Figure 4 Lunar orbiter track and simulation analysis locations.
Figure 5 Single orbiter pointed at Rover 0, other rovers not transmitting.
Figure 4 identifies three hypothetical rover locations to be used in the simulations. The location of Rover 0 is at the proposed location for Lunar Surface Electromagnetics Experiment Night. The location of Rover 1 is at the South Pole at an upcoming planned lunar mission site and the Rover 2 location is on the near side in Mare Crisium.
Figure 5 shows the simulation results for Rover 0 pointed at a single orbiter with no other rovers transmitting. The top subplot shows the carrier-to-noise density over time, the middle subplot shows the data rate over time and the bottom subplot shows the total amount of exfiltration data over time. Figure 6 shows the same data presentation for Rover 1 pointed at a single orbiter with no other rovers transmitting. Figure 7 shows the data presentation for Rover 2 pointed at a single orbiter with no other rovers transmitting.
Figure 6 Single orbiter pointed at Rover 1, other rovers not transmitting.
Figure 7 Single orbiter pointed at Rover 2, other rovers not transmitting.

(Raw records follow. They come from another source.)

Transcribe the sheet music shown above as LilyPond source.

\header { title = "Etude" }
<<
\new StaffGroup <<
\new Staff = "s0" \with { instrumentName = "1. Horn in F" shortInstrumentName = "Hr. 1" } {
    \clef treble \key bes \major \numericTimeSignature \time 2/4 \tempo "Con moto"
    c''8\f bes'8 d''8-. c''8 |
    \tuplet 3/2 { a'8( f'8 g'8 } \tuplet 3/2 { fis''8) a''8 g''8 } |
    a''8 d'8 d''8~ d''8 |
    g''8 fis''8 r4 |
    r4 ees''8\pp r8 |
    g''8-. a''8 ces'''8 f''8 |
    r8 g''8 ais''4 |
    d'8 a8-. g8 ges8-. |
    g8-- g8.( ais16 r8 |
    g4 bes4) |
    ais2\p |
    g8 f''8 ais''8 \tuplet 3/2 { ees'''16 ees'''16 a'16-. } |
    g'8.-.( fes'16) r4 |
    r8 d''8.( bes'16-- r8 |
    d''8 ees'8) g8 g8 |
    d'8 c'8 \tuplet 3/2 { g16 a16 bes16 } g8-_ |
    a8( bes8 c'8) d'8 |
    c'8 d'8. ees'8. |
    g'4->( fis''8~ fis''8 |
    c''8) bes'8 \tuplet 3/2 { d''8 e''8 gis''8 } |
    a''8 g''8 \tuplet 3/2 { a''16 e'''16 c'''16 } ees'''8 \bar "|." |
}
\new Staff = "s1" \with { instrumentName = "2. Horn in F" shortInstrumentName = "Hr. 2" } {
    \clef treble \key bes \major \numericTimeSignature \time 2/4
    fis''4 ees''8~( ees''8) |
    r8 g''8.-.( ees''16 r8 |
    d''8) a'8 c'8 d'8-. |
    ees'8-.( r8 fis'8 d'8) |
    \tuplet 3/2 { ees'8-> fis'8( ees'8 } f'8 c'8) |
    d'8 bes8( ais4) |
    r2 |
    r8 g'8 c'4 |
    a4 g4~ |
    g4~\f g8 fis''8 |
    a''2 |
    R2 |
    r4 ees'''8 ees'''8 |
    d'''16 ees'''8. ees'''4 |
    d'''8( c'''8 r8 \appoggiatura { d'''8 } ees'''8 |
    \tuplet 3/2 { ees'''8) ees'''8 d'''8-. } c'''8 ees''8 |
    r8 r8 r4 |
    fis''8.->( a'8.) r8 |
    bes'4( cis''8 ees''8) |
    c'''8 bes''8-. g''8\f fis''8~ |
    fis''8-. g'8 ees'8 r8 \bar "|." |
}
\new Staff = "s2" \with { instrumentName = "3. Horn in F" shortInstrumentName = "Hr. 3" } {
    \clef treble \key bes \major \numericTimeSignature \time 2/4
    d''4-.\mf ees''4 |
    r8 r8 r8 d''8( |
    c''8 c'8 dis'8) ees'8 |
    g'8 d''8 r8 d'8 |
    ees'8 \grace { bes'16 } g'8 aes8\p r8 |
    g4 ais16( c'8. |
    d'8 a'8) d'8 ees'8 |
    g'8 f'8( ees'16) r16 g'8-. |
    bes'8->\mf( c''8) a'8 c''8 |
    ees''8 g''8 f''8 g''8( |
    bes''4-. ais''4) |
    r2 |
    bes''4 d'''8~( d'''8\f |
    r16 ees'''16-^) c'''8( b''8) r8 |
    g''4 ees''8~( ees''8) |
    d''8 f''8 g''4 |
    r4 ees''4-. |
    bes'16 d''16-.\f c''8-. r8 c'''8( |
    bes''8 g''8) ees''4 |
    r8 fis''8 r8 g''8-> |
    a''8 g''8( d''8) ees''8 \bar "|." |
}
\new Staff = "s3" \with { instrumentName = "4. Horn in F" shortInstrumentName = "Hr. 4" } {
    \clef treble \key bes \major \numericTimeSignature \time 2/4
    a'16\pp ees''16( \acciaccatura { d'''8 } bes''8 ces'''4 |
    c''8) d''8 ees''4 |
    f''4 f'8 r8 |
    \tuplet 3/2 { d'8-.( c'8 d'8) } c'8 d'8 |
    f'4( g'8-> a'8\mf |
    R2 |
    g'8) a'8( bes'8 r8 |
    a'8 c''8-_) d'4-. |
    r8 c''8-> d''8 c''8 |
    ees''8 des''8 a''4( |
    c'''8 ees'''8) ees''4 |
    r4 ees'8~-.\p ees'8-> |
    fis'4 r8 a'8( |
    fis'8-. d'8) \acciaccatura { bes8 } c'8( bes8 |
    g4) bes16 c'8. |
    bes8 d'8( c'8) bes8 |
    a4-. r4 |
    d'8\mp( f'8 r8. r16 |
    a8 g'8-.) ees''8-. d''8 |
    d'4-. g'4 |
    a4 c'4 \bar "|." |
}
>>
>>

In this hypothetical comparison, the orbital satellite and the rovers all have consistent and realistic link parameters, such as transmit power and antenna gain. They are kept constant across the data examples to make realistic comparisons. From the data plots, it can be observed that Rover 1 has the lowest exfiltration of the three. That is, Rover 1 can exfiltrate 0.37 Mb/day on average, while Rover 0 is able to exfiltrate almost 10x that, at 3.3 Mb/day and Rover 2 is able to exfiltrate the most, at 12.3 Mb/day.
As the data shows, the location of the lunar lander can have a significant effect on the amount of exfiltration data that can be captured. Note that for some rover locations, the amount of data per pass can change significantly, as in the case of Rover 0. But for some rover locations, a pass is very consistent. This is the case for Rover 1, located at the South Pole. The three hypothetical rover locations used in the simulations and the resulting average exfiltration rates shown in Figures 5 to 7 are summarized in Table 1.
SINGLE ANTENNA POINTING AT THE LUNAR LANDER WITH INTERFERENCE
To illustrate the effect of unintentional co-channel interference, this section considers the case when the orbiter is communicating with Rover 1, but Rover 0 is transmitting in the same band. That is, Rover 0 is causing interference with Rover 1 communicating to the orbiter. This may be the case when Rover 0 is deployed from a country that does not participate in widely accepted spectrum allocations and standards. For example, in this scenario, the country may not have gotten approvals from the National Telecommunications and Information Administration (NTIA).
Figure 8 Rover 0 interfering with Rover 1 with the orbiter pointed to Rover 1.
In this case, Rover 0 degrades Rover 1’s performance. This is illustrated in Table 2. The instantaneous data rate and carrier-to-noise density are shown in Figure 8. Note that the interference from Rover 0 degrades the performance significantly on some passes and insignificantly on others. The overall performance reduces the exfiltration rate by over 50 percent of the non-interfering exfiltration rate. Specifically, without interference, Rover 0 was able to exfiltrate 0.37 Mb/day, but in the presence of interference, that result gets reduced to 0.18 Mb/day.
PHASED ARRAY ANTENNA POINTING AT THE LUNAR LANDER WITH INTERFERENCE
The other interesting result shown in Table 2 is the improvement in the data exfiltration rate when the orbiter has a phased array antenna, even when Rover 0 is interfering with Rover 1. For this application, Vulcan Wireless has developed the S-Band phased array shown in Figure 9. The phased array antenna is a smart antenna that autonomously determines the direction of arrival of both the desired source and the interference. The performance curves for Rover 0 interfering with Rover 1 when the orbiter uses a phased array radar are shown in Figure 10. Comparing the results of Figure 10 with the results of Figure 8, it is clear that the phased array improves the performance by more than an order of magnitude over the single antenna case in the presence of interference. The hardware for the phased array SDR and smart antenna leverages the flight-proven technology of a previous generation of phased array antennas.
Figure 9 Vulcan Wireless S-Band phased array antenna.
Figure 10 Rover 0 interfering with Rover 1 and orbiter using phased array antenna.
CONCLUSION
This article has discussed data exfiltration from the lunar surface back to Earth. It has looked at several cases to illustrate how the data exfiltration rate depends upon the location of the rover relative to the orbiter. A significant degradation in data exfiltration rate has been observed when a second rover is broadcasting its data to a secondary orbiter. However, introducing a phased array antenna on the orbiter increases the gain to the desired user and helps to mitigate the effects of the in-channel interferences. Even in the presence of interference, this architecture has been shown to increase the amount of data exfiltration by a lunar rover by more than an order of magnitude versus the best-case performance of a single antenna with no interference.